Print the records below exactly, starting at the first line and stopping after the line that contains "Roebling Society, 1989-1992". Leave out any pictures.

(Saved entries)
####################
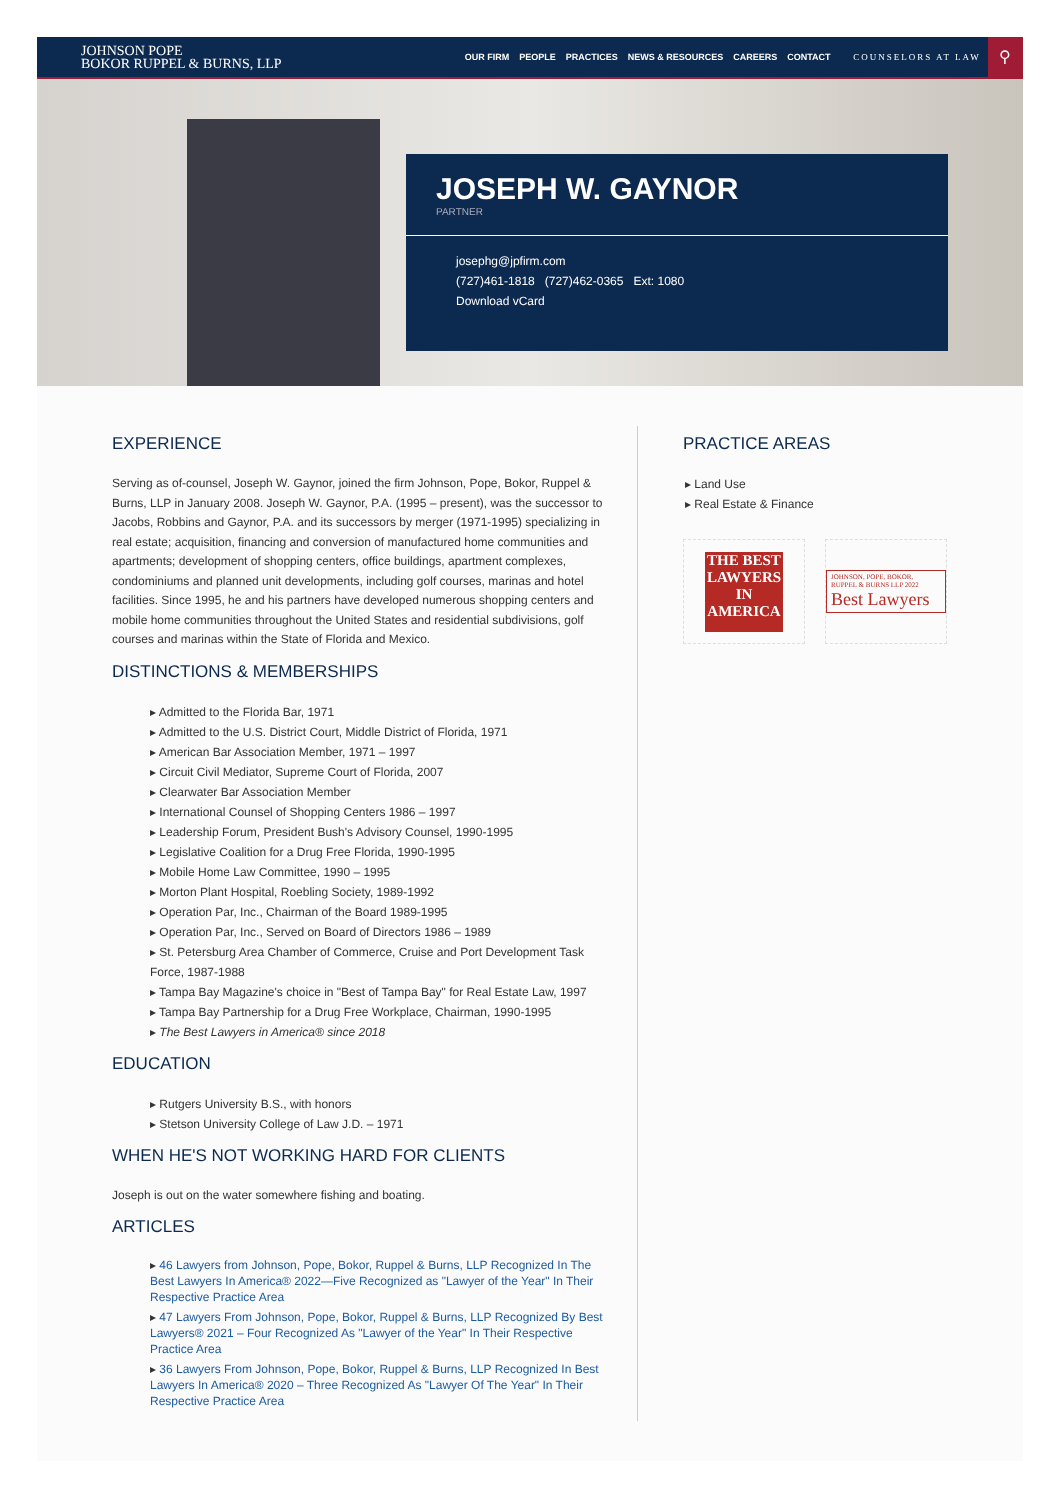JOHNSON POPE
BOKOR RUPPEL & BURNS, LLP
OUR FIRM PEOPLE PRACTICES NEWS & RESOURCES CAREERS CONTACT COUNSELORS AT LAW
⚲
JOSEPH W. GAYNOR
PARTNER
josephg@jpfirm.com
(727)461-1818 (727)462-0365 Ext: 1080
Download vCard
EXPERIENCE
Serving as of-counsel, Joseph W. Gaynor, joined the firm Johnson, Pope, Bokor, Ruppel & Burns, LLP in January 2008. Joseph W. Gaynor, P.A. (1995 – present), was the successor to Jacobs, Robbins and Gaynor, P.A. and its successors by merger (1971-1995) specializing in real estate; acquisition, financing and conversion of manufactured home communities and apartments; development of shopping centers, office buildings, apartment complexes, condominiums and planned unit developments, including golf courses, marinas and hotel facilities. Since 1995, he and his partners have developed numerous shopping centers and mobile home communities throughout the United States and residential subdivisions, golf courses and marinas within the State of Florida and Mexico.
DISTINCTIONS & MEMBERSHIPS
▸ Admitted to the Florida Bar, 1971
▸ Admitted to the U.S. District Court, Middle District of Florida, 1971
▸ American Bar Association Member, 1971 – 1997
▸ Circuit Civil Mediator, Supreme Court of Florida, 2007
▸ Clearwater Bar Association Member
▸ International Counsel of Shopping Centers 1986 – 1997
▸ Leadership Forum, President Bush's Advisory Counsel, 1990-1995
▸ Legislative Coalition for a Drug Free Florida, 1990-1995
▸ Mobile Home Law Committee, 1990 – 1995
▸ Morton Plant Hospital, Roebling Society, 1989-1992
▸ Operation Par, Inc., Chairman of the Board 1989-1995
▸ Operation Par, Inc., Served on Board of Directors 1986 – 1989
▸ St. Petersburg Area Chamber of Commerce, Cruise and Port Development Task Force, 1987-1988
▸ Tampa Bay Magazine's choice in "Best of Tampa Bay" for Real Estate Law, 1997
▸ Tampa Bay Partnership for a Drug Free Workplace, Chairman, 1990-1995
▸ The Best Lawyers in America® since 2018
EDUCATION
▸ Rutgers University B.S., with honors
▸ Stetson University College of Law J.D. – 1971
WHEN HE'S NOT WORKING HARD FOR CLIENTS
Joseph is out on the water somewhere fishing and boating.
ARTICLES
▸ 46 Lawyers from Johnson, Pope, Bokor, Ruppel & Burns, LLP Recognized In The Best Lawyers In America® 2022—Five Recognized as "Lawyer of the Year" In Their Respective Practice Area
▸ 47 Lawyers From Johnson, Pope, Bokor, Ruppel & Burns, LLP Recognized By Best Lawyers® 2021 – Four Recognized As "Lawyer of the Year" In Their Respective Practice Area
▸ 36 Lawyers From Johnson, Pope, Bokor, Ruppel & Burns, LLP Recognized In Best Lawyers In America® 2020 – Three Recognized As "Lawyer Of The Year" In Their Respective Practice Area
PRACTICE AREAS
▸ Land Use
▸ Real Estate & Finance
THE BEST LAWYERS IN AMERICA
JOHNSON, POPE, BOKOR, RUPPEL & BURNS LLP 2022
Best Lawyers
####################
Output of the exercise:
JOHNSON POPE
BOKOR RUPPEL & BURNS, LLP
OUR FIRM PEOPLE PRACTICES NEWS & RESOURCES CAREERS CONTACT COUNSELORS AT LAW
⚲
JOSEPH W. GAYNOR
PARTNER
josephg@jpfirm.com
(727)461-1818 (727)462-0365 Ext: 1080
Download vCard
EXPERIENCE
Serving as of-counsel, Joseph W. Gaynor, joined the firm Johnson, Pope, Bokor, Ruppel & Burns, LLP in January 2008. Joseph W. Gaynor, P.A. (1995 – present), was the successor to Jacobs, Robbins and Gaynor, P.A. and its successors by merger (1971-1995) specializing in real estate; acquisition, financing and conversion of manufactured home communities and apartments; development of shopping centers, office buildings, apartment complexes, condominiums and planned unit developments, including golf courses, marinas and hotel facilities. Since 1995, he and his partners have developed numerous shopping centers and mobile home communities throughout the United States and residential subdivisions, golf courses and marinas within the State of Florida and Mexico.
DISTINCTIONS & MEMBERSHIPS
▸ Admitted to the Florida Bar, 1971
▸ Admitted to the U.S. District Court, Middle District of Florida, 1971
▸ American Bar Association Member, 1971 – 1997
▸ Circuit Civil Mediator, Supreme Court of Florida, 2007
▸ Clearwater Bar Association Member
▸ International Counsel of Shopping Centers 1986 – 1997
▸ Leadership Forum, President Bush's Advisory Counsel, 1990-1995
▸ Legislative Coalition for a Drug Free Florida, 1990-1995
▸ Mobile Home Law Committee, 1990 – 1995
▸ Morton Plant Hospital, Roebling Society, 1989-1992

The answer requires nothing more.